The next session, let me share my screen here, is about hardening your applications. So the way most people will think about using Runtime Protection is, “Oh no, there’s a new CVE out. Now I’m going to reactively block that method in the Log4j library so that I’m not vulnerable to that CVE, and I’m not rushing to patch now.”
But you can also use Runtime Protection proactively and monitor your applications and see which functions in which libraries are actually being used by the application and the other, whatever, 92% of functions that aren’t being used after a safe period of six days or six weeks or however long you want to monitor that app, you can now shut those down and lock those doors and harden your applications from future zero days or unknown vulnerabilities that haven’t been publicly announced yet.
And this is the ability to dramatically reduce your application security attack surface, and nobody offers this type of function.
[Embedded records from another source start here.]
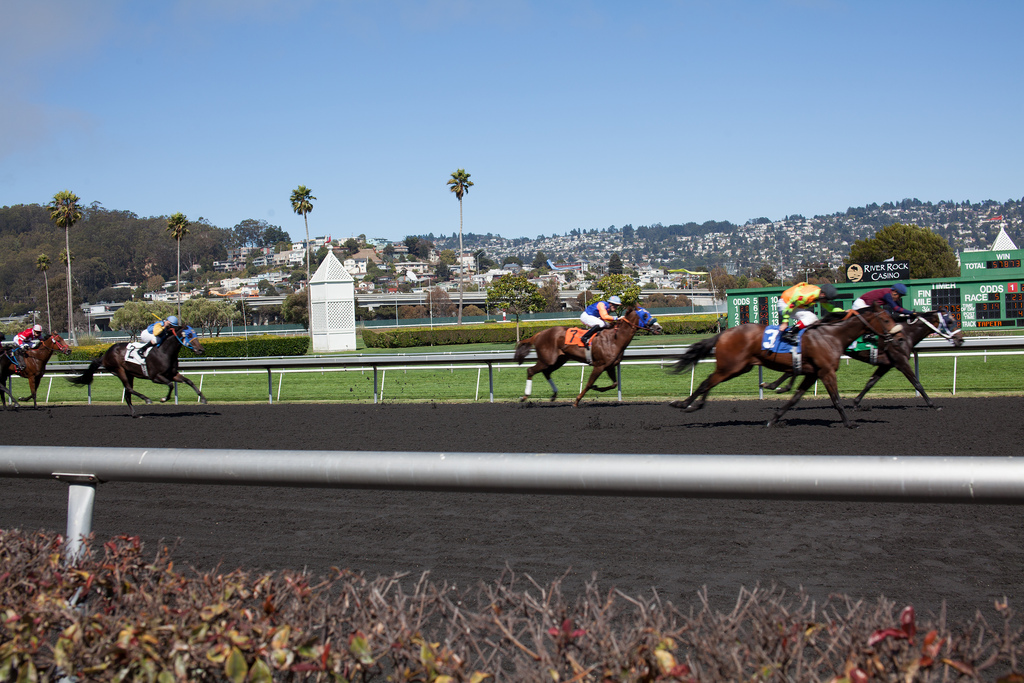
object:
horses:
[0, 331, 77, 409]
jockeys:
[0, 281, 918, 364]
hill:
[0, 196, 1024, 320]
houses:
[46, 199, 1024, 338]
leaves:
[0, 537, 1022, 683]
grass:
[0, 366, 1024, 683]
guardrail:
[0, 338, 1024, 407]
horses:
[61, 323, 206, 419]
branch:
[46, 189, 84, 229]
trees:
[46, 187, 85, 348]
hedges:
[0, 320, 1024, 359]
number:
[762, 329, 778, 348]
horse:
[512, 301, 665, 408]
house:
[725, 248, 1024, 333]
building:
[408, 248, 655, 346]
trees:
[444, 167, 476, 202]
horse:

As I said, WAFs and RASPs are trying to do it in some fuzzy ways, but this is a very precise, exact way. This should not give you any false positives ever.
Julius Musseau: To add to what Shannon is saying here, to make it maybe a little more concrete. For example, in our Jira instance where we applied for the MergeBase SCA Runtime Protection, and we were doing our scrum meetings, and we are doing all our Jira tickets and marking them in progress and backlog and done. So we were exercising Jira like a normal team would. It was our Jira.
What we noticed is I think it was around 20% of the JAR files were never used, like never invoked, never loaded. But they’re just sitting there; they’re just sitting there on the classpath, waiting to be loaded one day.
Shannon James Smith: Well, in the essence of time, we started this thing about a minute late. So we’re going to end it about a minute late, but we’re going to try to keep this on time, respect everyone’s schedule, and we hope you guys will come back and join us in two weeks to dive into the ins and outs of using SCA Runtime Protection to harden your applications and reduce your kind of unknown attack surface in your app space. So thank you, Jim and everybody, for joining us.
Jim Manico: Appreciate it.
Shannon James Smith: Thank all the attendees. Thank you.